The sloppy storytelling problems stumble even beyond Samus' character, though. There's quite a bit of motherhood theming in Other M -- there's a focus on the baby Metroid from Super Metroid, the game opens on following a "baby's cry" distress signal, there are a good deal of mother-daughter interactions between two characters late-game, the game is set on a ship shaped like a baby bottle, and even the title's acronym is M.O.M. -- but there's not much to be said about it. Other M doesn't seem to actually make a point with the theme. Is Samus a mother figure? Is motherhood about sacrifice? Neither of those questions get brought up in Other M, nor do any other questions about motherhood, leaving the subtle themes woven so deeply into the game feeling empty and pointless, symbolism for the sake of symbolism. While it could've made the game more interesting, or even made its story make more sense, in its current form the motherhood themes in Other M just distract from everything else going on.

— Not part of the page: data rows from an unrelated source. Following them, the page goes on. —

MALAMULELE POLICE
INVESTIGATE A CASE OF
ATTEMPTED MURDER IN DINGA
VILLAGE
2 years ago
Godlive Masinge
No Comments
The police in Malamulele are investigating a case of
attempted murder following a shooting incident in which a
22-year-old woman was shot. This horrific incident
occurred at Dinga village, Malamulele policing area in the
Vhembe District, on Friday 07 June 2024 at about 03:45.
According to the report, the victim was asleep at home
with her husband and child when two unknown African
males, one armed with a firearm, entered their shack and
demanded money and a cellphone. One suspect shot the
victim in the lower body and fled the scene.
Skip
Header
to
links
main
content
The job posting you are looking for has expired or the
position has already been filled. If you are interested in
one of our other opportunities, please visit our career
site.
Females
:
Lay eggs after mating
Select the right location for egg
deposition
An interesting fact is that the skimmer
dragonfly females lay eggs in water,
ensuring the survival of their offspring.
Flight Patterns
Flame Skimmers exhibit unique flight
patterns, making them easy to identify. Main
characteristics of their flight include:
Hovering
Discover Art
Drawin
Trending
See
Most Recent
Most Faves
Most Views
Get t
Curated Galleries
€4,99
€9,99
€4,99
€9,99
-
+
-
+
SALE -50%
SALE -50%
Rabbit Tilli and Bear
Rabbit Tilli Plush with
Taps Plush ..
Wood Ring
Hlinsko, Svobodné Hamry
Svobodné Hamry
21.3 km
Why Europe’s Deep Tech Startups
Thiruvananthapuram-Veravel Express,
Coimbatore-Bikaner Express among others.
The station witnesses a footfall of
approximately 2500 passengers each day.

Even after the main game there's still more wreckage to sift through. Completing the main quest unlocks theater mode, which is neat if you want to relive all the dramatic cutscenes for some reason, and gallery mode, which is actually neat if you love concept art as much as I do. The content available in gallery mode, however, is limited by how much of the game's hidden items you've found, which is where the bonus quest comes in and gives you a chance to find everything. That's perhaps a too simple explanation for the bonus quest, though -- it sounds better on paper than it does in-game. The bonus quest feels weirdly out of place after the neat and emotional wrap-up at the end of the main quest, especially because it feels too focused on 100% completion to be sentimental. It also feels like a dumping ground for extra ideas the developers had, complete with a random, out-of-nowhere extra boss, made reasonable by the promise of a 100% completion opportunity. Additionally, no matter how much you like seeing concept art, finding items in the game is too dull to pursue 100%. Exploration is the only reason I've ever had to coincidentally go after 100% in a 3D Metroid, but there's no fun in that in Other M. The extra quest doesn't make up for the main quest's problems, but rather adds to the complaint pile.

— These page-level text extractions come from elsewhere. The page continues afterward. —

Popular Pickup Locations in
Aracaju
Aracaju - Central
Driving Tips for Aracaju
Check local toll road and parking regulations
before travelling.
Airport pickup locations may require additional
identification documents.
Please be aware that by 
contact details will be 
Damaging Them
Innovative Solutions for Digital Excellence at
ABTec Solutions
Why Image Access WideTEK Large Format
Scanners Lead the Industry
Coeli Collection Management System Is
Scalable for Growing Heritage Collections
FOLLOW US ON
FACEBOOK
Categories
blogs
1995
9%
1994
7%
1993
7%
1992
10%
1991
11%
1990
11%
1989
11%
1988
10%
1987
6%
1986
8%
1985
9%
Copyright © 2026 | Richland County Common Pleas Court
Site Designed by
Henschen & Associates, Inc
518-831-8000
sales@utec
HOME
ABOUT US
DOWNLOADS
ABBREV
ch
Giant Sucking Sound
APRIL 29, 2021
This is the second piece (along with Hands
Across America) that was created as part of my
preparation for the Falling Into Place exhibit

It's unfortunate that Other M is such a mess, considering how well-loved the franchise (and its other 3D entries, especially) are. I really wanted it to be better than the bitter rants scattered across the web indicated, but it wasn't. Its storytelling, combat, and dull exploration are a disaster, and Other M is, even forgetting the resentment tied to the Metroid franchise's dormancy since its release, a big disappointment.